Tambem não disse, que quero atormentar os Francezes, e fazer seccar suas plantas, porque não sou e nem fui feiticeiro, e assim quero ser filho dos Padres, quero voltar e trabalhar para elles, e si os deixei foi para colher meo milho: quero ir ja onde está o Padre-Grande, levar-lhe o meo milho, o meo peixe, e a minha caça, e dar-lhe um dos meos escravos para apaziguar o chefe dos francezes afim delle não crer no Cão grande, que sempre me quer mal embora eu seja seo irmão: muitas vezes me quiz matar, e si o Muruuichaue, quer dizer o «Principal dos Francezes» lhe der uma vez ordem de prender-me, elle me matará sem duvida alguma.

Por estas palavras conhecereis a indole d’estes selvagens, que não dizem a verdade quando necessitam defender-se.

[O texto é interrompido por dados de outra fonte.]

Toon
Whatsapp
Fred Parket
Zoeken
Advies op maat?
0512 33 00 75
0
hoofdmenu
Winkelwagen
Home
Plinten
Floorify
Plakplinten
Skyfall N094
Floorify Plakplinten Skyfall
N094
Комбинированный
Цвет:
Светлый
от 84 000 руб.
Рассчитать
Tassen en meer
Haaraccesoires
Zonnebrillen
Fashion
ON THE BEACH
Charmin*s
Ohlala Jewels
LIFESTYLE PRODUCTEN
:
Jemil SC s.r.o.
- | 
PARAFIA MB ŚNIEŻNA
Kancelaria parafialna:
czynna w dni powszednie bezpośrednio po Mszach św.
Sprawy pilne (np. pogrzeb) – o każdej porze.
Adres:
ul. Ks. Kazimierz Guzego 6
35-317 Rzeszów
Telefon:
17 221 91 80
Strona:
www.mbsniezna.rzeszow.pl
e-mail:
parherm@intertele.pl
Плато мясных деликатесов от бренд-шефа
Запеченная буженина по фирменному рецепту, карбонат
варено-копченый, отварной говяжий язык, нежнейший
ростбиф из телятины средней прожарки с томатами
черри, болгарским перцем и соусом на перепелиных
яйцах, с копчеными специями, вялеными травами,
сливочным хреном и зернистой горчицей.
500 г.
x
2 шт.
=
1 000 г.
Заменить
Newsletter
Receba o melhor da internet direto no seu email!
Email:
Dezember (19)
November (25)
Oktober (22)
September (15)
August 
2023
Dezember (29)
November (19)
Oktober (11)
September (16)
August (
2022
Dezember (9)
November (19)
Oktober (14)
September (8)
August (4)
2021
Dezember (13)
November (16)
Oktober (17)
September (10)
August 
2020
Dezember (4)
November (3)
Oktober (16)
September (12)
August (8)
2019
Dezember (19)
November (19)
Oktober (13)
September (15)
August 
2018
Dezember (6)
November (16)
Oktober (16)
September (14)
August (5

Este miseravel Capitão, fugio e escondeo-se nos mattos, e depois foi para uma aldeia chamada Giroparieta, quer dizer aldeia de todos os diabos, ao pé da praia, e d’ahi enviou-me um dos seos parentes pedir-me paz, e que obtivesse do Maioral o seu perdão.

Mandou-me um seu escravo forte e robusto, bom pescador, e caçador: elle, sua mulher e mais pessoas da familia, me vieram ver, trazendo-me milho, peixe, e caça, e tanto elle como sua mulher muito fallaram para me persuadir de que eu não devia crer o que se dissesse d’elle, chamando os Tupinambás e o Cão-grande, — mentirosos e outros nomes feios, asseverando que era bom amigo, que desejava ser christão, e que si o Maioral, e eu tambem nos esquecessemos de tudo, elle e sua mulher regressariam contentes.